>>>

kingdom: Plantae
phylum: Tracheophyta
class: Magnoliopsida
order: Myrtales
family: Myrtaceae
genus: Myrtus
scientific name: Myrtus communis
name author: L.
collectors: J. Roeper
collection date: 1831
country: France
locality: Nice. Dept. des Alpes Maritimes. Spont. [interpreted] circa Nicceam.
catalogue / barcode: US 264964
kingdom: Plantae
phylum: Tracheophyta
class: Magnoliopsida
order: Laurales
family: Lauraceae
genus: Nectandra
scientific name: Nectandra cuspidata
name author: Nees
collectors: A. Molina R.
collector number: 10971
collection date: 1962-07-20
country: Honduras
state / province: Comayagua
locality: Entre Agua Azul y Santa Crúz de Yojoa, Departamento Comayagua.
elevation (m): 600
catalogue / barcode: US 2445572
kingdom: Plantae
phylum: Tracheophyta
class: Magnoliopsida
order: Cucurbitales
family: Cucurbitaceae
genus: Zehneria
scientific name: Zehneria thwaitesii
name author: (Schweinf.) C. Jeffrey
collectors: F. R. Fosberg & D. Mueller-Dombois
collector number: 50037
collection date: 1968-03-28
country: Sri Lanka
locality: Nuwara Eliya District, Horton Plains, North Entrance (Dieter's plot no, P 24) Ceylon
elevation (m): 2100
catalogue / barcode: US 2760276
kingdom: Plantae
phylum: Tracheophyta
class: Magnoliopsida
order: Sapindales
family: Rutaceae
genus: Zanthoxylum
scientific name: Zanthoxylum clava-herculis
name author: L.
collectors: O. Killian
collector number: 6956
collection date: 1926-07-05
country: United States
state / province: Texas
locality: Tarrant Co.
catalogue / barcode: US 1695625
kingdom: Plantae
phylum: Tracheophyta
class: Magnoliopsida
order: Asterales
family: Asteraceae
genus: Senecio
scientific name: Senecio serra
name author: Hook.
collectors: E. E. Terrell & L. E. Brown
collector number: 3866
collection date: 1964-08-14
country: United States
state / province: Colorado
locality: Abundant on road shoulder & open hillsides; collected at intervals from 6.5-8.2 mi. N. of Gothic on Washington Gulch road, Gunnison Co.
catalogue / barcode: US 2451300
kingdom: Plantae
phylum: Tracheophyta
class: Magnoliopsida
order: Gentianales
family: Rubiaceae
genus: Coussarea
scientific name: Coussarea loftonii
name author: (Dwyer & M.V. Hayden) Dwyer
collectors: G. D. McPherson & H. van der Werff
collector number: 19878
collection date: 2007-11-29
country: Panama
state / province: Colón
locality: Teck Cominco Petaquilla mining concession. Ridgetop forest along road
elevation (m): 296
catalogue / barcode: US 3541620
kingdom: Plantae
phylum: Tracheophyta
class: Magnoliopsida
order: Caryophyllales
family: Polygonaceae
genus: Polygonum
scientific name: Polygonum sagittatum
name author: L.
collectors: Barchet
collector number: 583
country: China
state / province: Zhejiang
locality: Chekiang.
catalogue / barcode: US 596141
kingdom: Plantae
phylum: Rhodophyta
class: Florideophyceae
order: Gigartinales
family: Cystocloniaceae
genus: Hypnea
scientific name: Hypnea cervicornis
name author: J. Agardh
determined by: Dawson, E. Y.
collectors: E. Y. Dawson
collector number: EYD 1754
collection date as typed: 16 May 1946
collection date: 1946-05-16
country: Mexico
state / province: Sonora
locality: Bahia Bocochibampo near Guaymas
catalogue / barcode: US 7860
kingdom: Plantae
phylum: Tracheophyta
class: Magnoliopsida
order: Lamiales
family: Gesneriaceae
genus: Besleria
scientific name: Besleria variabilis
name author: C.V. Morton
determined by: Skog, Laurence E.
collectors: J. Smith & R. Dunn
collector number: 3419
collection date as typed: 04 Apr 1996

<<<

* [What to work on]
Repeat the rows word for word, starting with the line that contains "genus: Zanthoxylum" and ending with the line that contains "determined by: Dawson, E. Y.".

* [Solved problem]
genus: Zanthoxylum
scientific name: Zanthoxylum clava-herculis
name author: L.
collectors: O. Killian
collector number: 6956
collection date: 1926-07-05
country: United States
state / province: Texas
locality: Tarrant Co.
catalogue / barcode: US 1695625
kingdom: Plantae
phylum: Tracheophyta
class: Magnoliopsida
order: Asterales
family: Asteraceae
genus: Senecio
scientific name: Senecio serra
name author: Hook.
collectors: E. E. Terrell & L. E. Brown
collector number: 3866
collection date: 1964-08-14
country: United States
state / province: Colorado
locality: Abundant on road shoulder & open hillsides; collected at intervals from 6.5-8.2 mi. N. of Gothic on Washington Gulch road, Gunnison Co.
catalogue / barcode: US 2451300
kingdom: Plantae
phylum: Tracheophyta
class: Magnoliopsida
order: Gentianales
family: Rubiaceae
genus: Coussarea
scientific name: Coussarea loftonii
name author: (Dwyer & M.V. Hayden) Dwyer
collectors: G. D. McPherson & H. van der Werff
collector number: 19878
collection date: 2007-11-29
country: Panama
state / province: Colón
locality: Teck Cominco Petaquilla mining concession. Ridgetop forest along road
elevation (m): 296
catalogue / barcode: US 3541620
kingdom: Plantae
phylum: Tracheophyta
class: Magnoliopsida
order: Caryophyllales
family: Polygonaceae
genus: Polygonum
scientific name: Polygonum sagittatum
name author: L.
collectors: Barchet
collector number: 583
country: China
state / province: Zhejiang
locality: Chekiang.
catalogue / barcode: US 596141
kingdom: Plantae
phylum: Rhodophyta
class: Florideophyceae
order: Gigartinales
family: Cystocloniaceae
genus: Hypnea
scientific name: Hypnea cervicornis
name author: J. Agardh
determined by: Dawson, E. Y.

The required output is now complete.